La lettre donne également des nouvelles de la famille de Philippe : son père est toujours dépositaire comptable des rhums à Salazie, mais sa mère, Marie Octavie Rufine Hoarau épouse Mabit, a perdu la tête depuis quatre ans. Leur cousine Tirose (Julie Symphorose Lallemand) s'est séparée de son mari Antony Hoarau et vit désormais chez eux, rendant service depuis la maladie de la mère de Philippe.

Enfin, Philippe aborde le sujet de la Première Guerre mondiale, précisant que le frère de Paul, Pierre, a été exempté du service militaire, et que lui-même a été ajourné. Il conclut en mentionnant la misère et le grand nombre de morts causés par la guerre. Il demande à Paul de lui raconter son "odyssée", de lui envoyer une photo et de lui donner une nouvelle adresse pour correspondre à nouveau. En post-scriptum, il s'interroge sur l'avenir pour un homme à Alger.

Le destin de Paul Émile Hoarau s'achève brutalement à seulement 27 ans, dans l'anonymat du bagne de Guyane.

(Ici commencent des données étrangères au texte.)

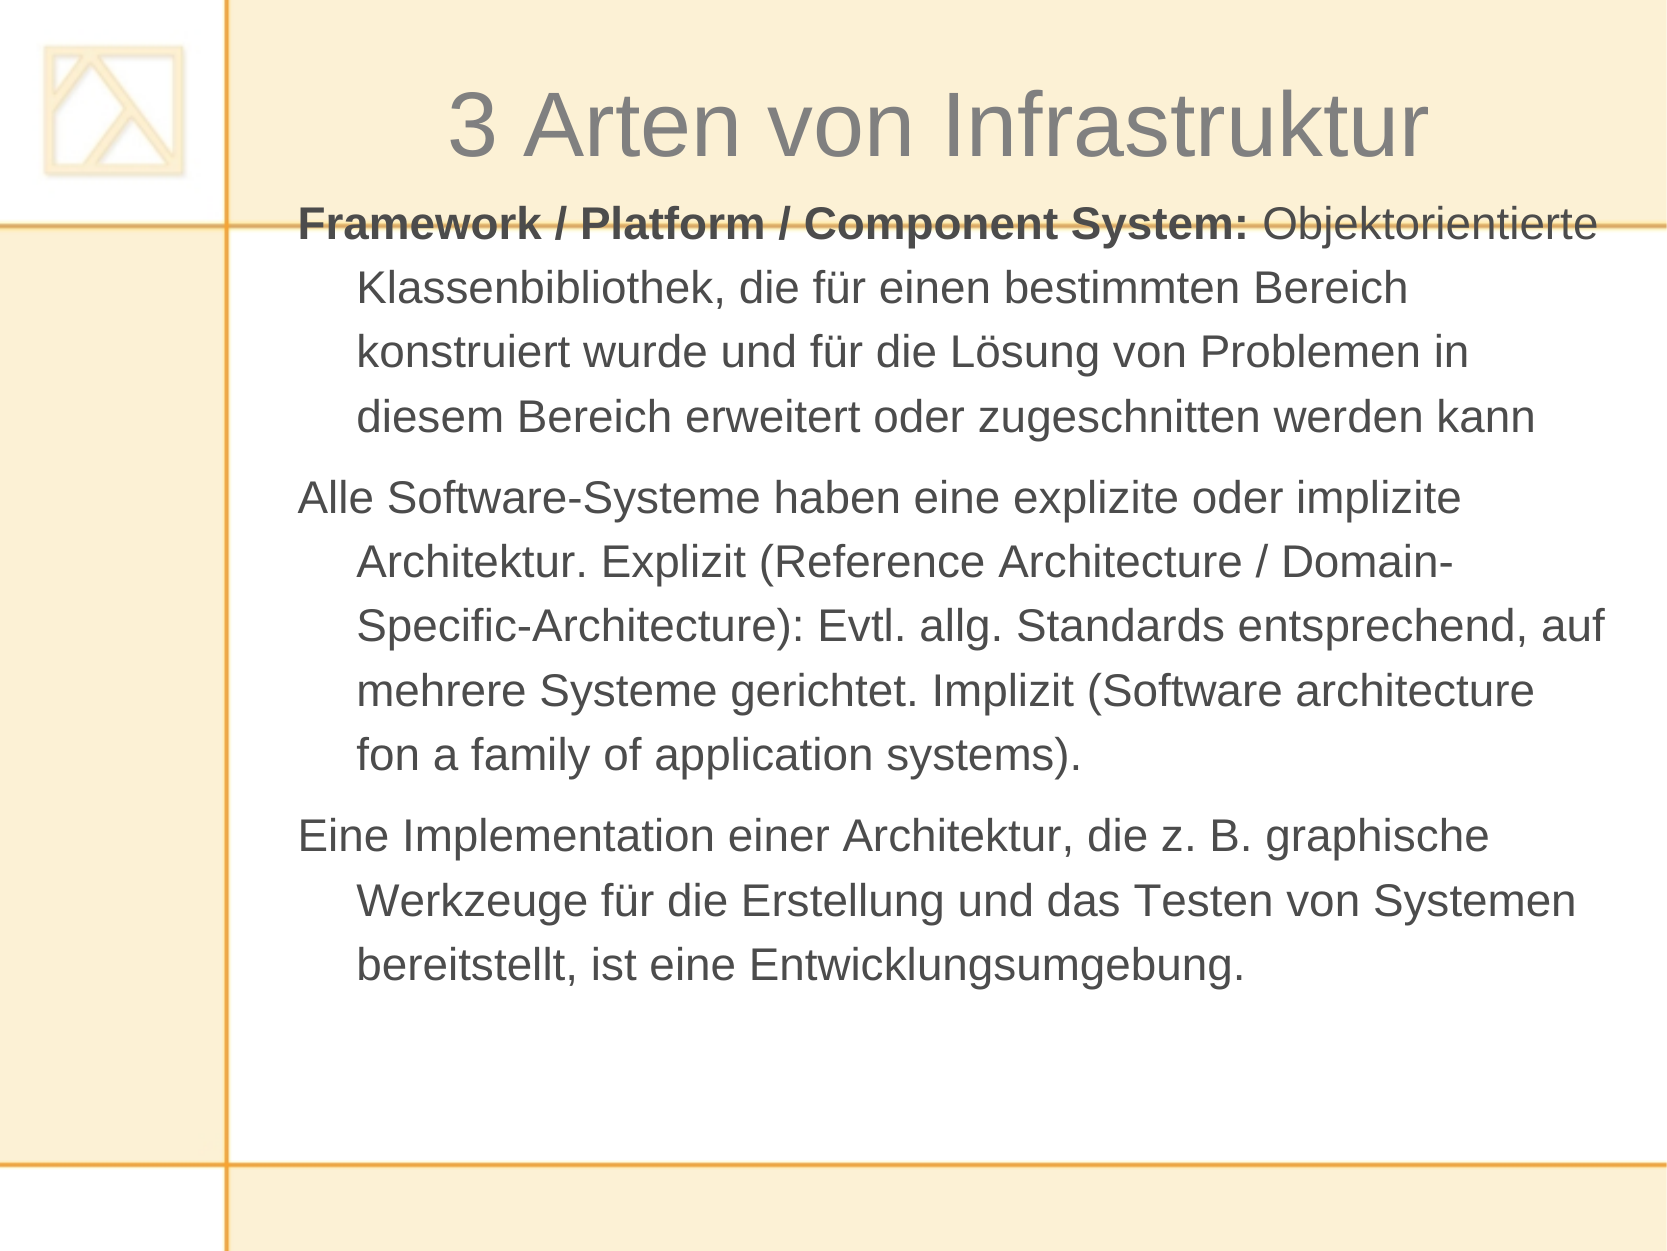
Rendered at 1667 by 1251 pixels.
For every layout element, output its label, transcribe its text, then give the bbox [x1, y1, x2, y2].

title 3 Arten von Infrastruktur [268, 0, 1611, 185]
list Framework / Platform / Component System: Objektorientierte Klassenbibliothek, die für einen bestimmten Bereich konstruiert wurde und für die Lösung von Problemen in diesem Bereich erweitert oder zugeschnitten werden kann Alle Software-Systeme haben eine explizite oder implizite Architektur. Explizit (Reference Architecture / Domain-Specific-Architecture): Evtl. allg. Standards entsprechend, auf mehrere Systeme gerichtet. Implizit (Software architecture fon a family of application systems). Eine Implementation einer Architektur, die z. B. graphische Werkzeuge für die Erstellung und das Testen von Systemen bereitstellt, ist eine Entwicklungsumgebung. [268, 185, 1611, 1188]
picture [0, 0, 1667, 1251]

Ironie cruelle : une lettre d'un cousin bienveillant, porteuse d'affection et d'espoir, lui est adressée plus de deux ans après sa mort, comme un écho tragique au silence et à l'oubli qui ont marqué son existence.

Même sur la retranscription de son acte de décès à La Réunion, son surnom de « Petit Noir » a été noté, comme si cette appellation, héritée sans doute de son métissage et de son milieu, avait fini par le définir autant que son identité officielle.

Aujourd'hui, grâce à des recherches patientes, son histoire refait surface. Derrière le « relégué » se révèle un homme de chair et de sang, marqué par ses blessures, ses fautes, mais aussi par son besoin d'appartenance. Redonner un nom, un visage et un parcours à Paul Émile Hoarau, c'est réparer une part d'oubli et inscrire à nouveau sa mémoire dans le récit familial.